Problemas por resolver =>
a. Según el texto sobre el carnaval, ¿hasta qué hora se le permitía a quien narra quedarse en el umbral de la puerta de la casa?
b. Transcribe del texto sobre el carnaval el fragmento comprendido desde "Mientras tanto, en" hasta "una niña feliz.", ambos incluidos.

Texto para analizar =>
**********

29 agosto 2011
Restos de Carnaval - Clarice Lispector
Para los que no conocéis Clarice Lispector abajo uno de mis cuentos preferidos. Lo tiene todo: poesía, belleza, añoranza y un texto cuidado y perfecto.
No, no de este último carnaval. Pero no sé por qué éste me transportó a mi infancia y a los miércoles de ceniza en las calles muertas donde sobrevolaban despojos de serpentina y papel picado. Alguna que otra beata con la cabeza cubierta por un velo iba a la iglesia, atravesando la calle tan extremadamente vacía que sigue al carnaval. Hasta el año siguiente. Y cuando la fiesta se acercaba, ¿cómo explicar la agitación íntima que me acometía? Como si por fin el mundo se abriese, de capullo que era, en gran rosa escarlata. Como si las calles y las plazas de Recife por fin explicaran para qué habían sido hechas. Como si las voces humanas cantaran por fin esa capacidad de placer que era secreta en mí. El carnaval era mío, mío.
Mientras tanto, en la realidad, poco participaba en él. Nunca había ido a un baile infantil, nunca me habían disfrazado. En compensación, me dejaban quedarme hasta las 11 de la noche en el umbral de la puerta de la casa de altos donde vivíamos, mirando ávida cómo se divertían los otros. Dos cosas preciosas ganaba yo entonces y las economizaba con avaricia para que me duraran los tres días: un lanzaperfume y una bolsa de papel picado. Ah, escribir se está volviendo difícil. Porque siento que se me va a estrujar el corazón al constatar que, incluso sumándome tan poco a la alegría, yo era tan sedienta que con casi nada ya me convertía en una niña feliz.

**********

Datos sin procesar =>

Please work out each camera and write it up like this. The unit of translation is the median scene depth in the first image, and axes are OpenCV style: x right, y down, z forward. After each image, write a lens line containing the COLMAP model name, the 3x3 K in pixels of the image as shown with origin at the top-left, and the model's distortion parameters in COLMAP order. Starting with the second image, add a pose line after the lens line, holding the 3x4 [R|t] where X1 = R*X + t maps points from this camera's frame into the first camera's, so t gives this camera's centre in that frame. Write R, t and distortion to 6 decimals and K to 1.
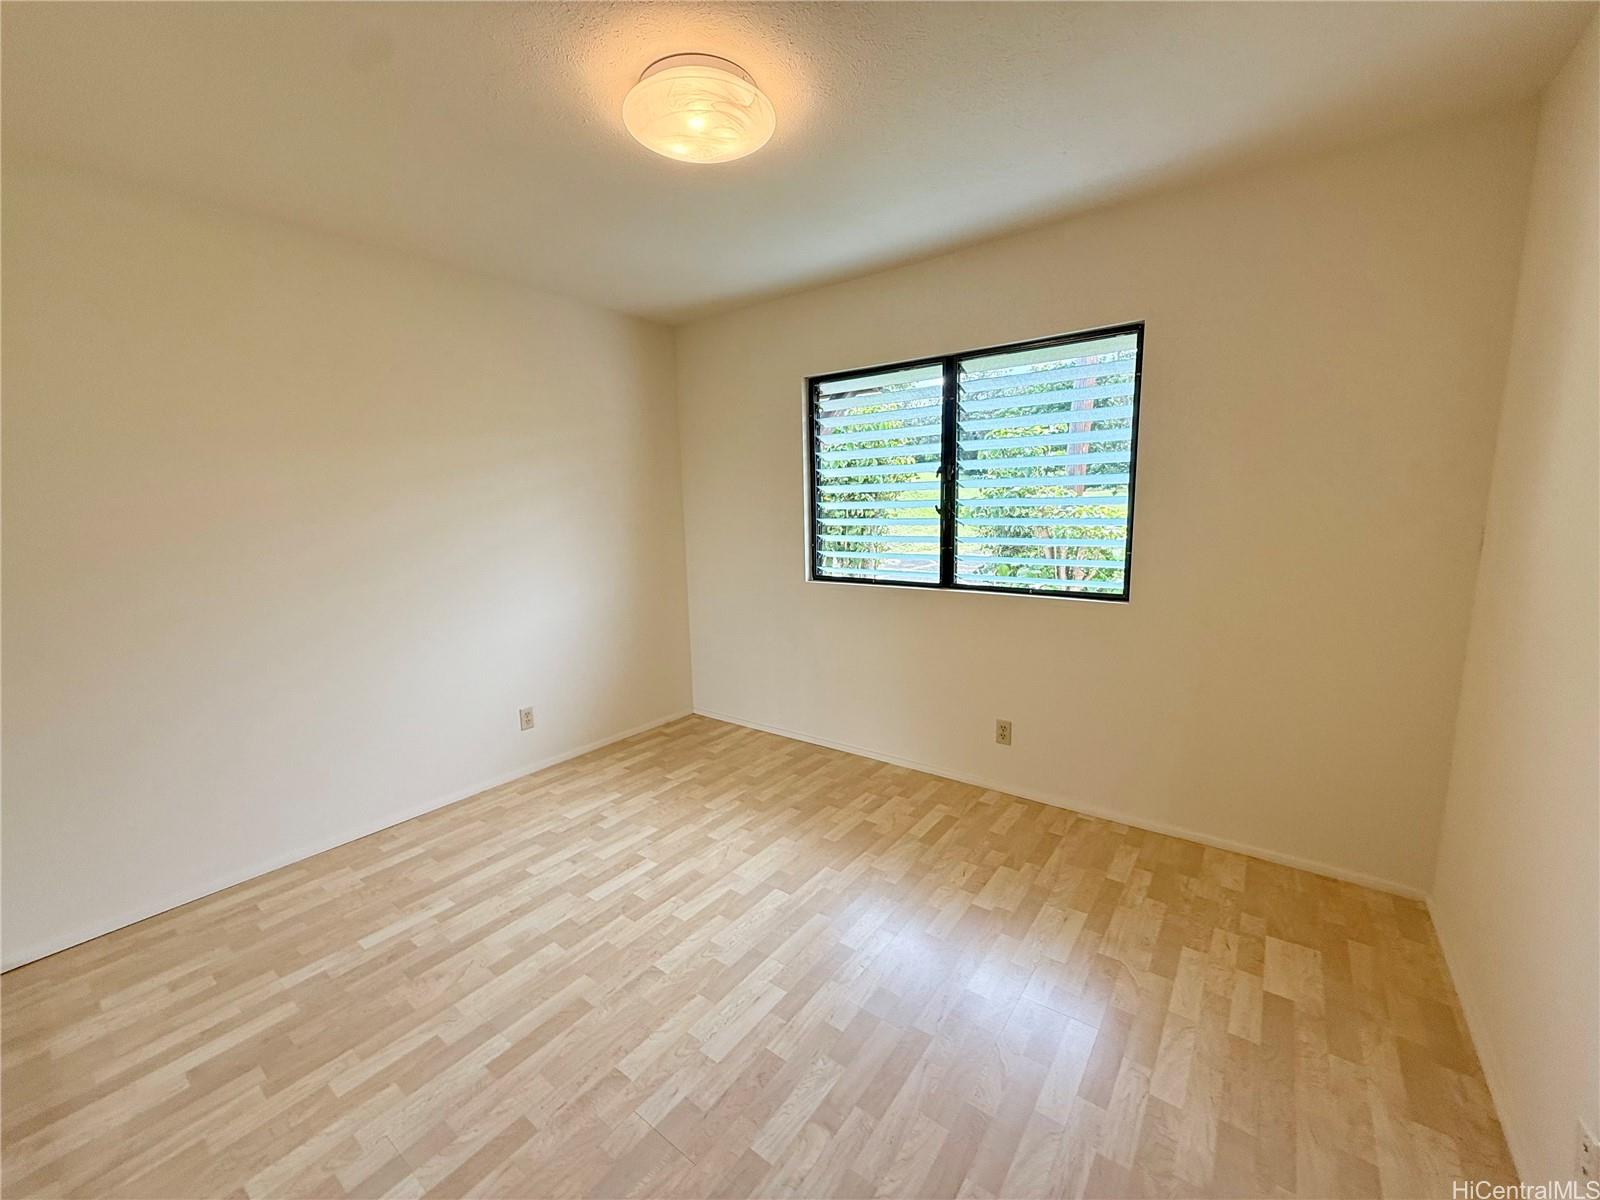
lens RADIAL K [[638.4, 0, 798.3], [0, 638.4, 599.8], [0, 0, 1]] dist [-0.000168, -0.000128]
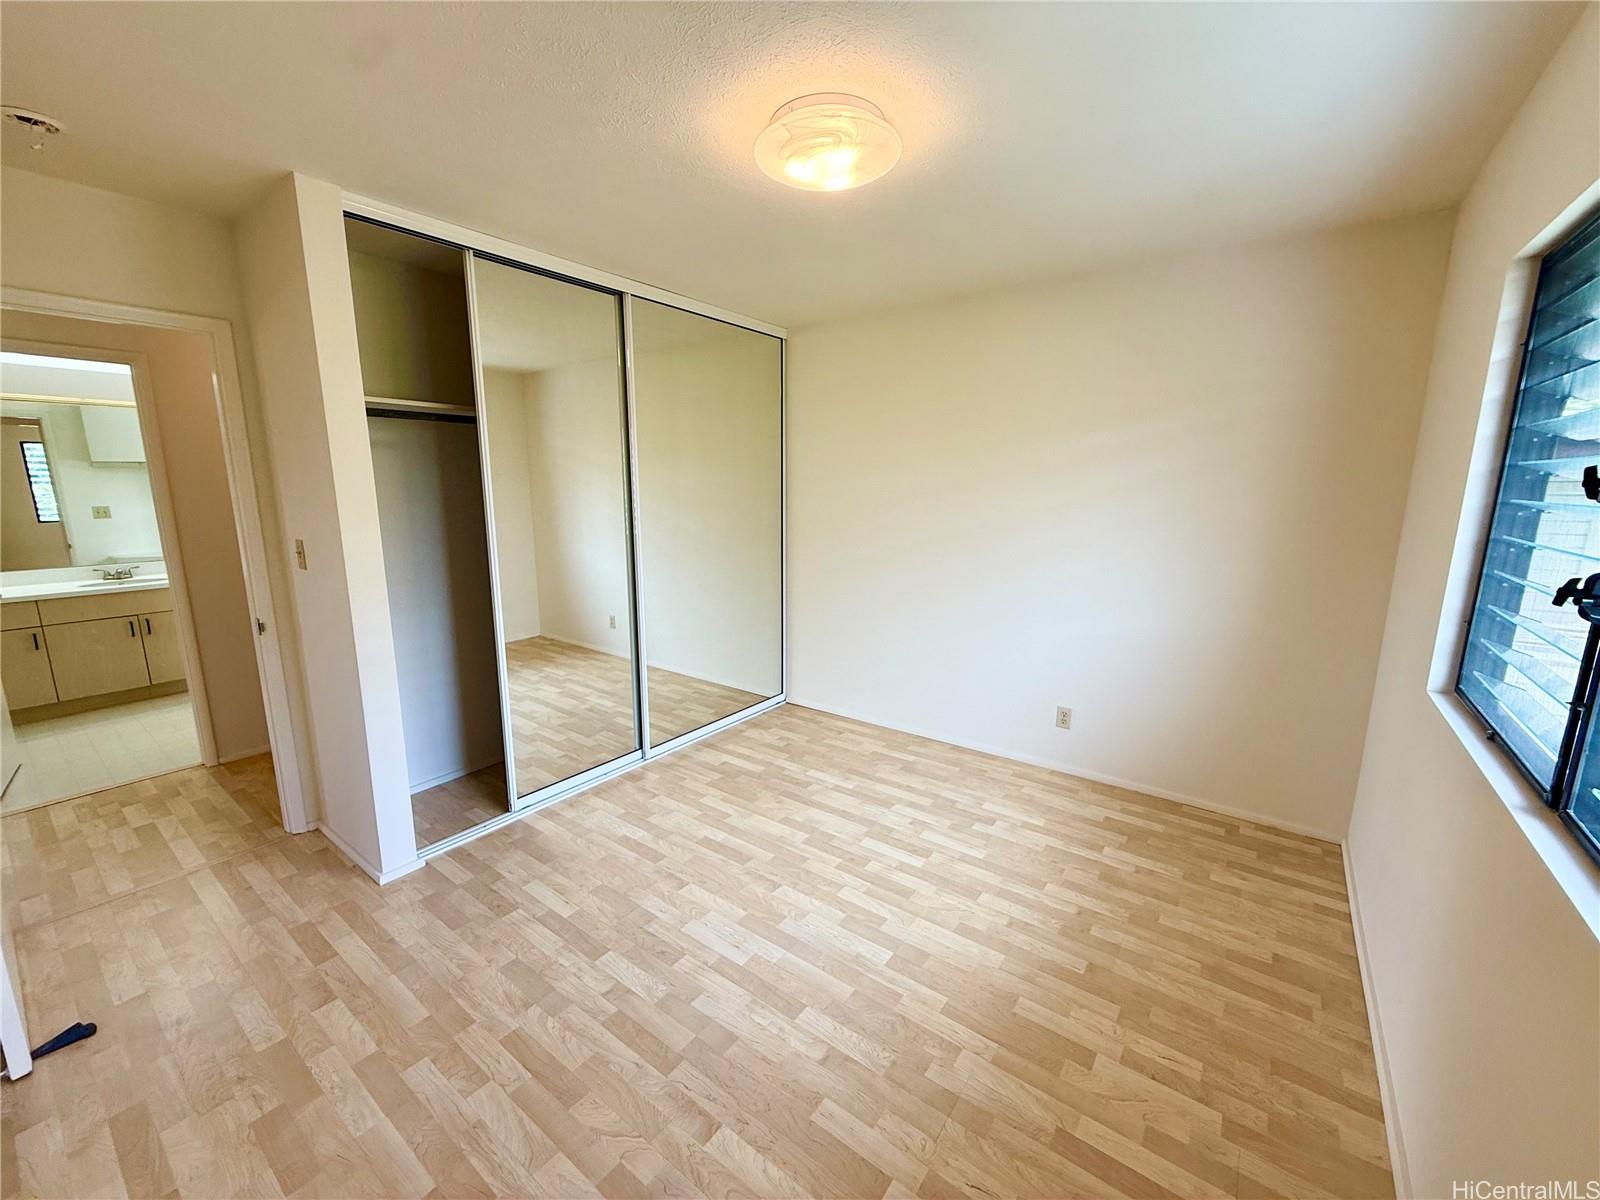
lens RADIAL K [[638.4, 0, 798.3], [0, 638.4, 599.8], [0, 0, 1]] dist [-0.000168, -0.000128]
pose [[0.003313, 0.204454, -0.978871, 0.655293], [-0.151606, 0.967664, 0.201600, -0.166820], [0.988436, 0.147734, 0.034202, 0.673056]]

**********

Respuestas a continuación =>
a. Hasta las 11 de la noche.

b.
Mientras tanto, en la realidad, poco participaba en él. Nunca había ido a un baile infantil, nunca me habían disfrazado. En compensación, me dejaban quedarme hasta las 11 de la noche en el umbral de la puerta de la casa de altos donde vivíamos, mirando ávida cómo se divertían los otros. Dos cosas preciosas ganaba yo entonces y las economizaba con avaricia para que me duraran los tres días: un lanzaperfume y una bolsa de papel picado. Ah, escribir se está volviendo difícil. Porque siento que se me va a estrujar el corazón al constatar que, incluso sumándome tan poco a la alegría, yo era tan sedienta que con casi nada ya me convertía en una niña feliz.